INSTRUCTIONS FOR THE TASK: Copy every row below word for word, leaving out the pictures.

[[ SOURCE DATA, beginning ]]

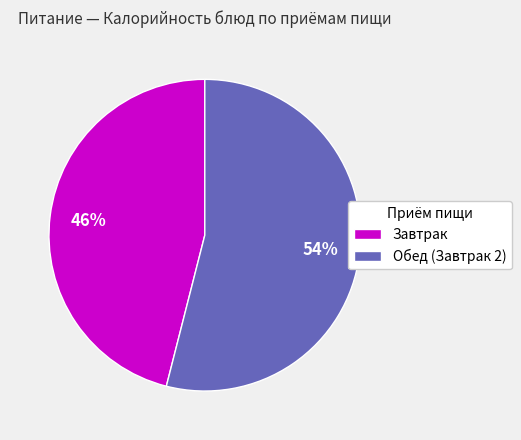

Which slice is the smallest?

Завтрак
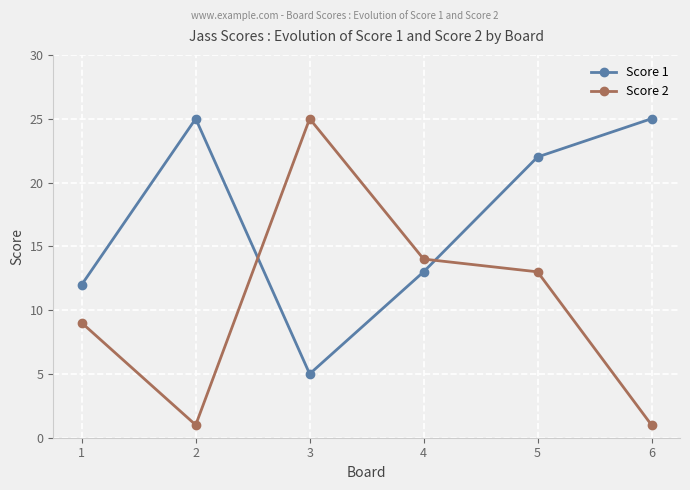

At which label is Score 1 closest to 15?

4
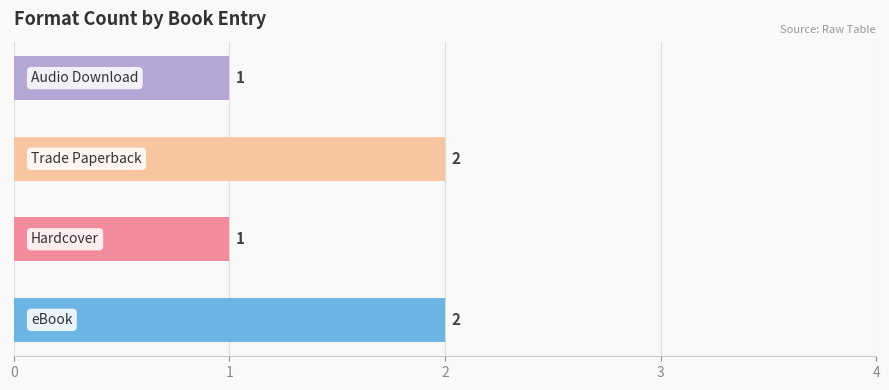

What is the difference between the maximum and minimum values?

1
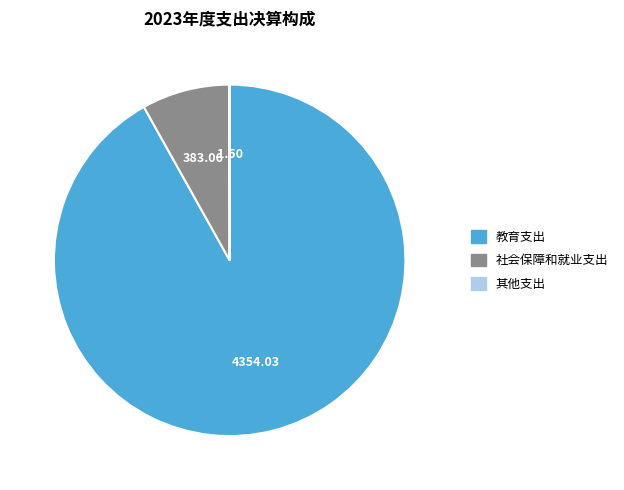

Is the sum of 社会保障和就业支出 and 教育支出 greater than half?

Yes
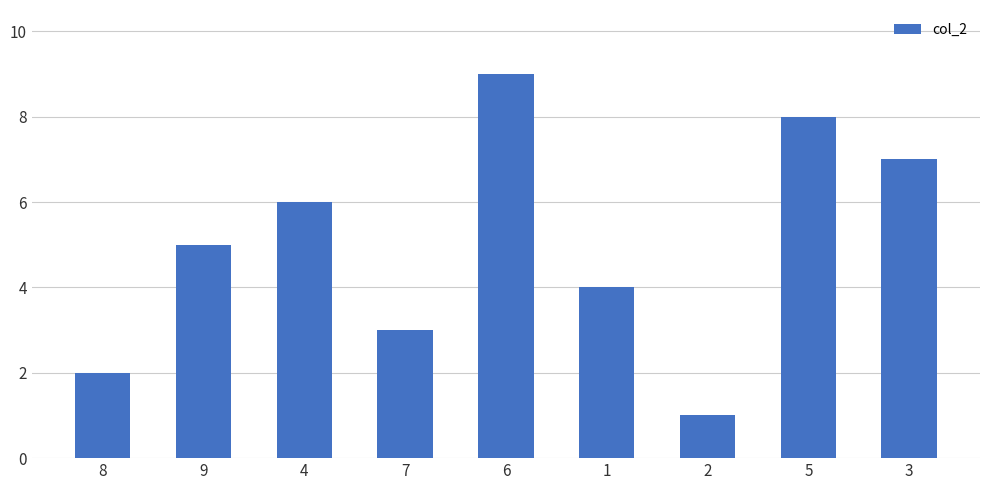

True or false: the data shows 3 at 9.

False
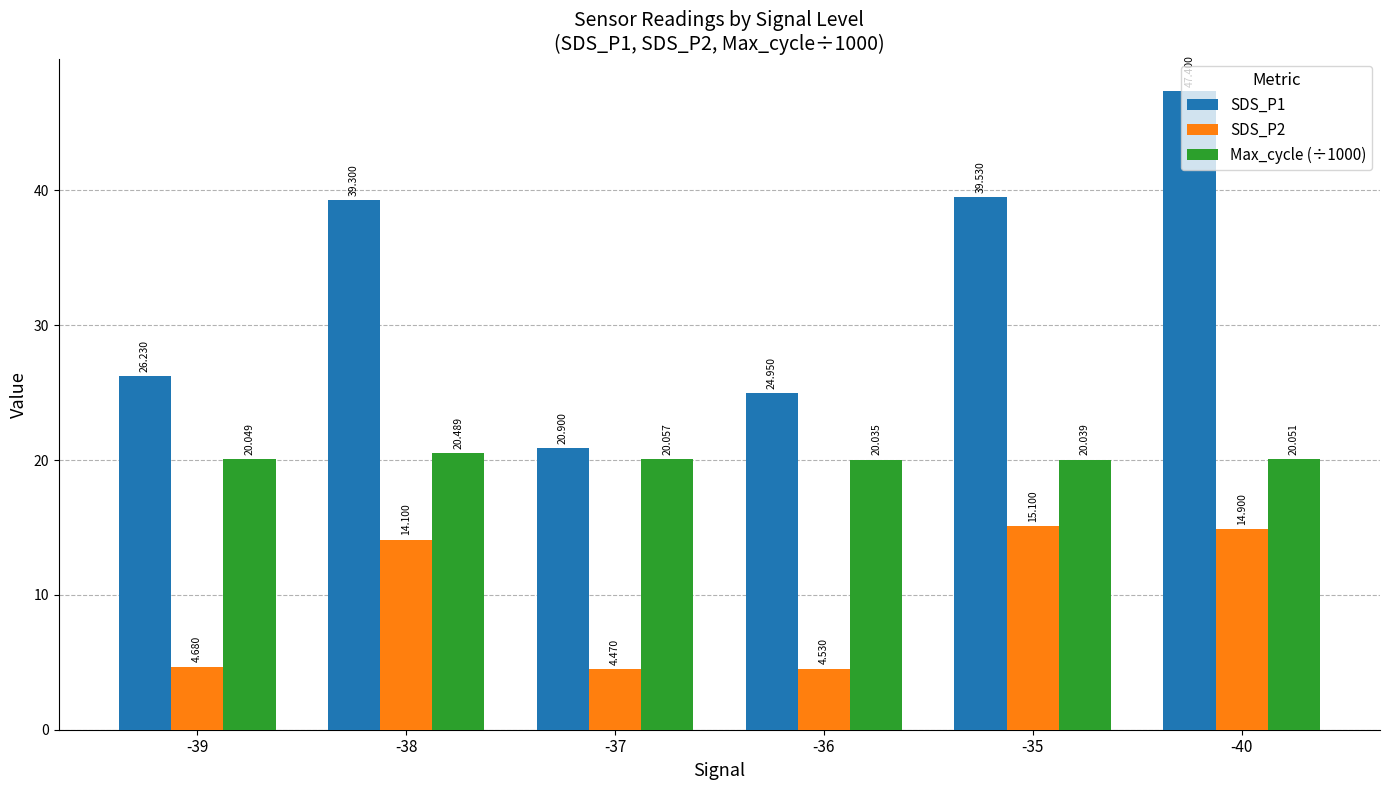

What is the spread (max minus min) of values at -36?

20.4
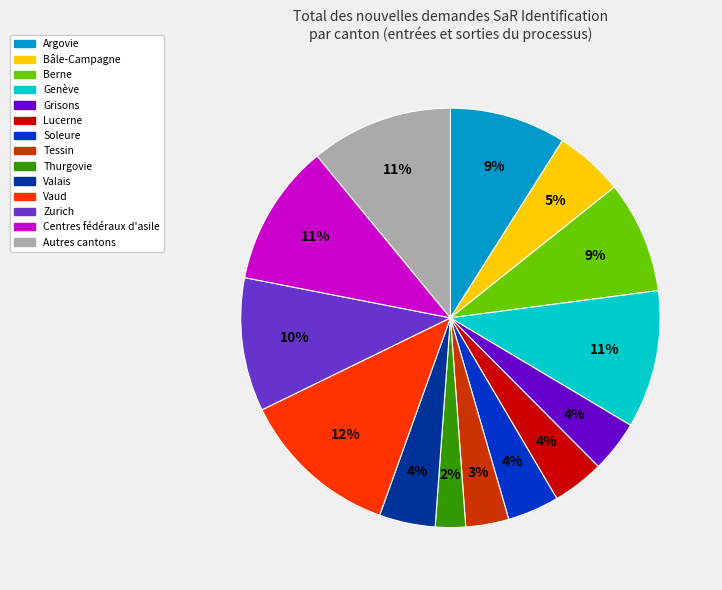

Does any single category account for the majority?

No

[[ SOURCE DATA, end ]]

EXERCISE SOLUTION:
Which slice is the smallest?

Завтрак

At which label is Score 1 closest to 15?

4

What is the difference between the maximum and minimum values?

1

Is the sum of 社会保障和就业支出 and 教育支出 greater than half?

Yes

True or false: the data shows 3 at 9.

False

What is the spread (max minus min) of values at -36?

20.4

Does any single category account for the majority?

No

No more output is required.